Here, Van Arsdale's statements and testimony were consistent with the plaintiff's own statements and testimony and with the medical opinion of her rheumatology nurse practitioner, and thus Van Arsdale's statements and testimony are competent evidence that the ALJ was required to address in his decision. The failure to do so is reversible error, and the ALJ here failed to discuss this witness testimony at all. See Burnett, 220 F.3d at 122 (citing Van Horn, 717 F.2d at 873); Gorecki, 197 F.Supp.2d at 160; see also Hendry, 2018 WL 4616111, at *15 (“Remand is warranted because the Court cannot meaningfully review this aspect of the ALJ's decision.”).
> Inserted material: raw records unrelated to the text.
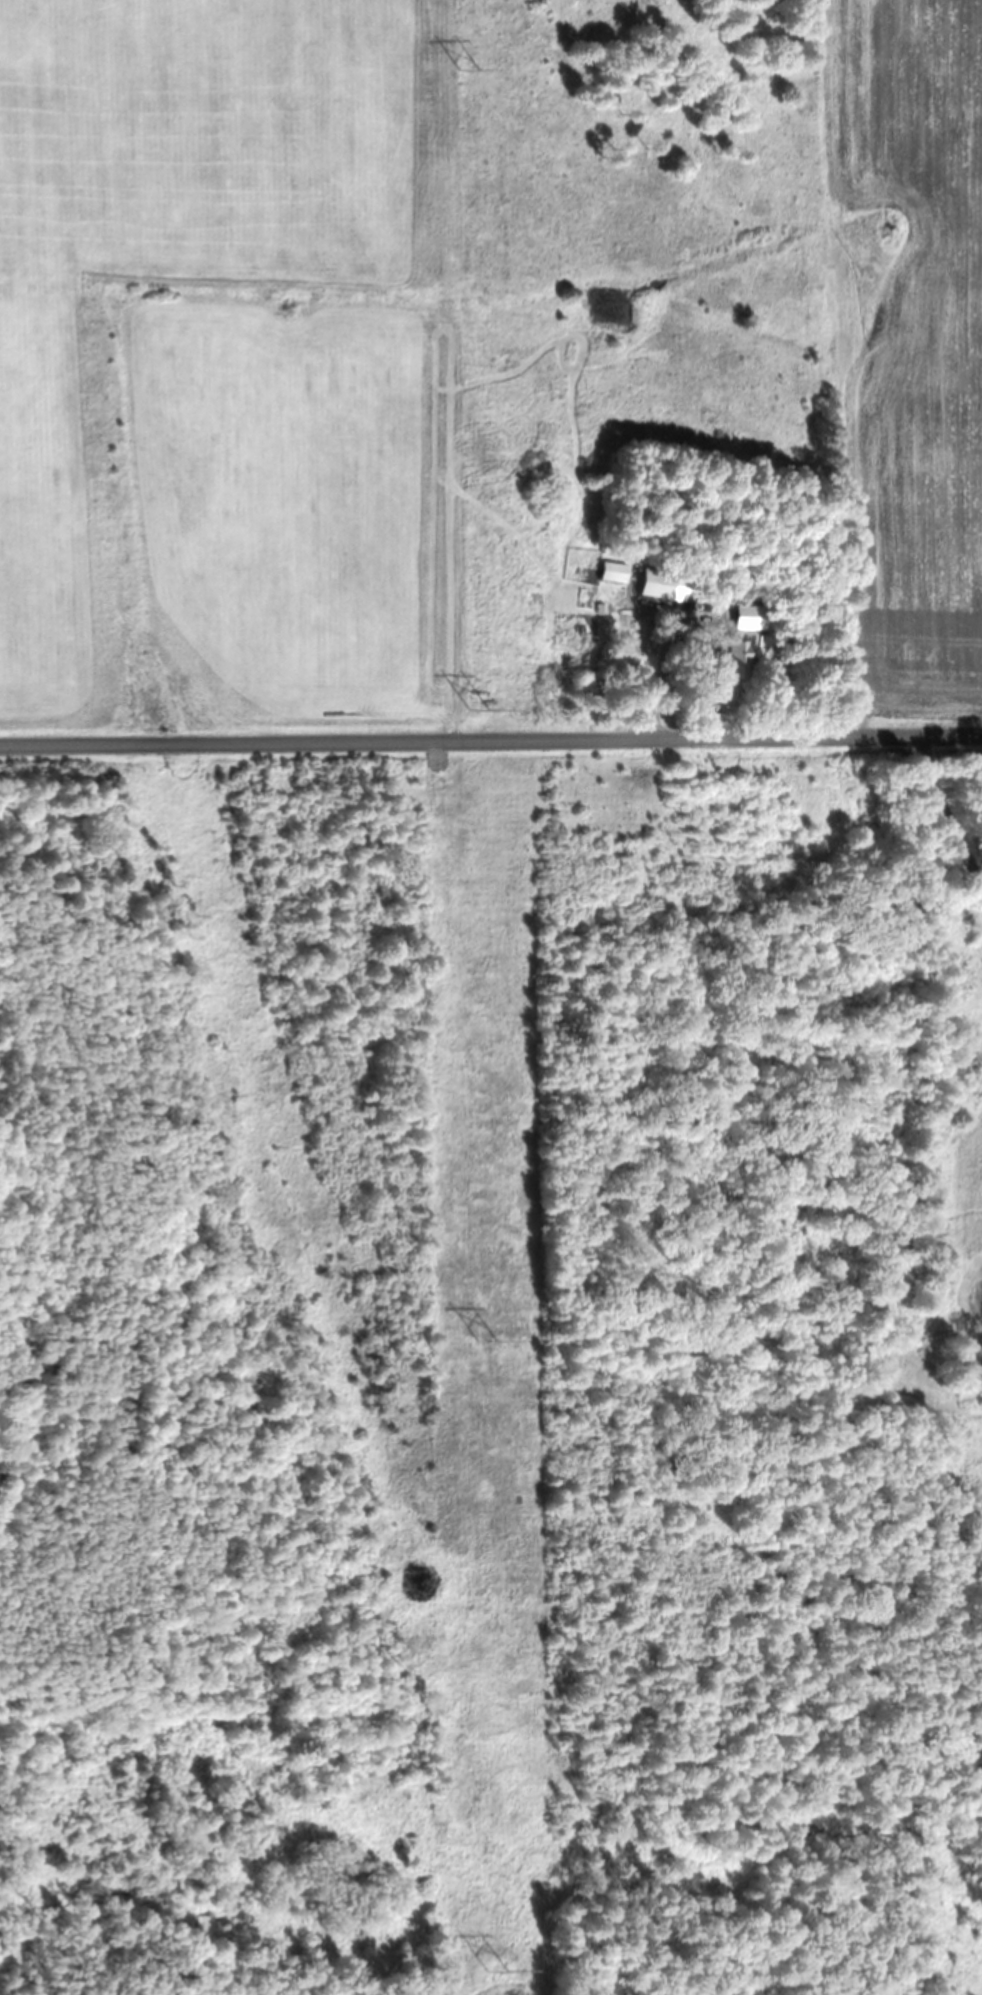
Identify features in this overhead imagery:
power tower: (469, 69)
building: (611, 572)
building: (655, 586)
building: (735, 650)
power tower: (477, 710)
road: (490, 740)
road: (956, 811)
power tower: (485, 1341)
power tower: (493, 1971)

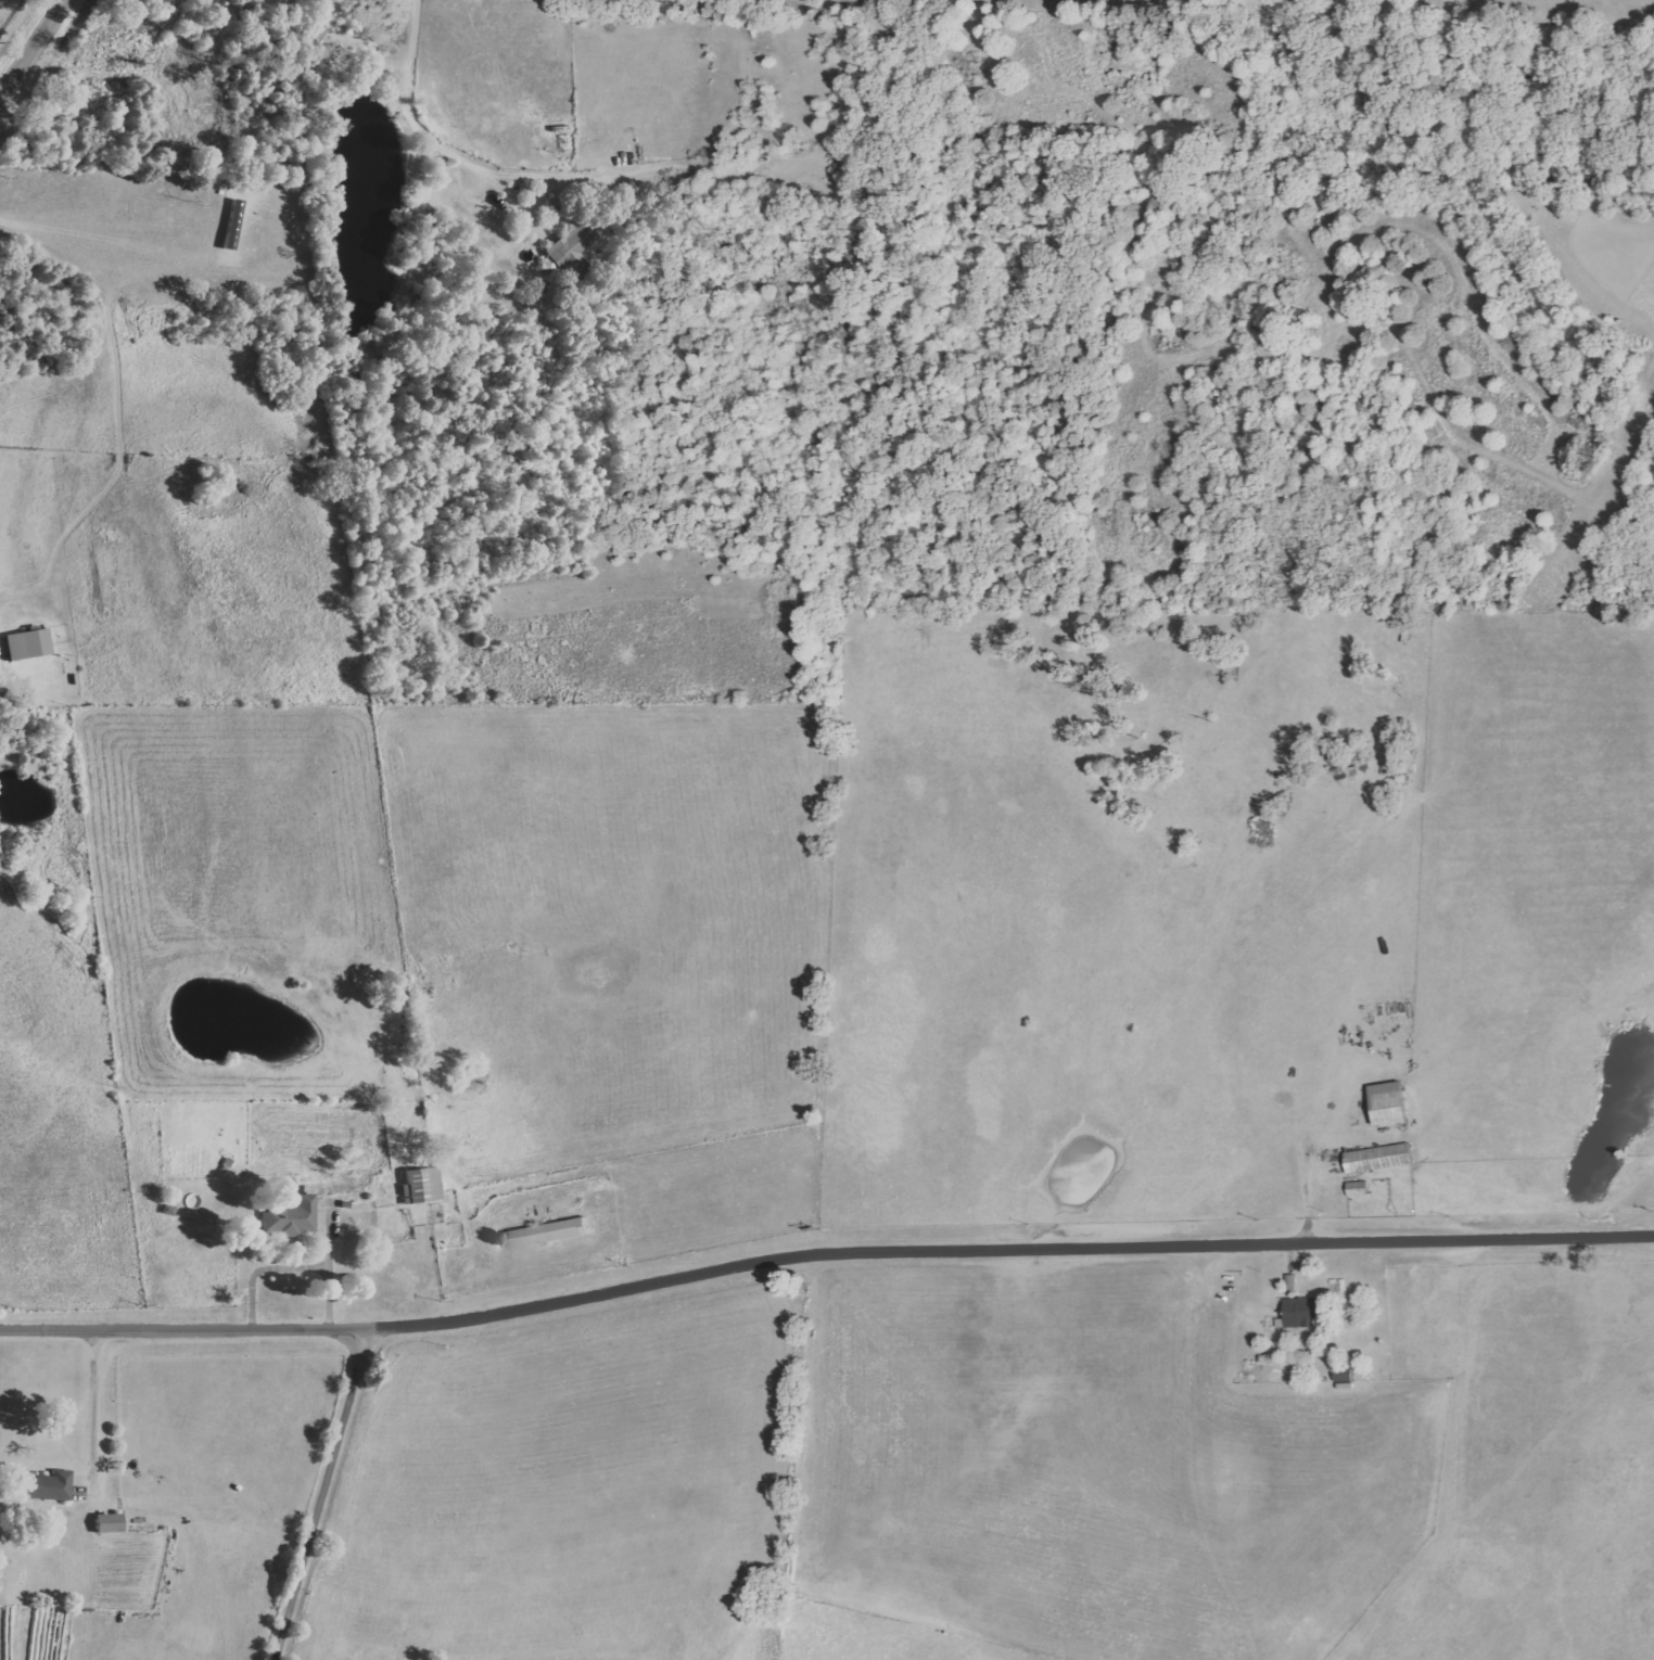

Accordingly, in light of the foregoing, we are unable to conclude that substantial evidence supports the ALJ's determination that the plaintiff was not disabled.
III. Recommendation
Based on the foregoing, we conclude that the Commissioner's finding that Taylor was not disabled is not supported by substantial evidence. Accordingly, we recommend that the Commissioner's decision denying her application for disability insurance benefits be vacated and the case be remanded for further proceedings consistent with this report and recommendation.
NOTICE
NOTICE IS HEREBY GIVEN that the undersigned has entered the foregoing Report and Recommendation dated March 6, 2023. Any party may obtain a review of the Report and Recommendation pursuant to Local Rule 72.3, which provides:
Any party may object to a magistrate judge's proposed findings, recommendations or report addressing a motion or matter described in 28 U.S.C. § 636(b)(1)(B) or making a recommendation for the disposition of a prisoner case or a habeas corpus petition within fourteen (14) days after being served with a copy thereof. Such party shall file with the clerk of court, and serve on the magistrate judge and all parties, written objections which shall specifically identify the portions of the proposed findings, recommendations or report to which objection is made and the basis for such objections. The briefing requirements set forth in Local Rule 72.2 shall apply. A judge shall make a de novo determination of those portions of the report or specified proposed findings or recommendations to which
objection is made and may accept, reject, or modify, in whole or in part, the findings or recommendations made by the magistrate judge. The judge, however, need conduct a new hearing only in his or her discretion or where required by law, and may consider the record developed before the magistrate judge, making his or her own determination on the basis of that record. The judge may also receive further evidence, recall witnesses or recommit the matter to the magistrate judge with instructions.
Failure to file timely objections to the foregoing Report and Recommendation may constitute a waiver of any appellate rights.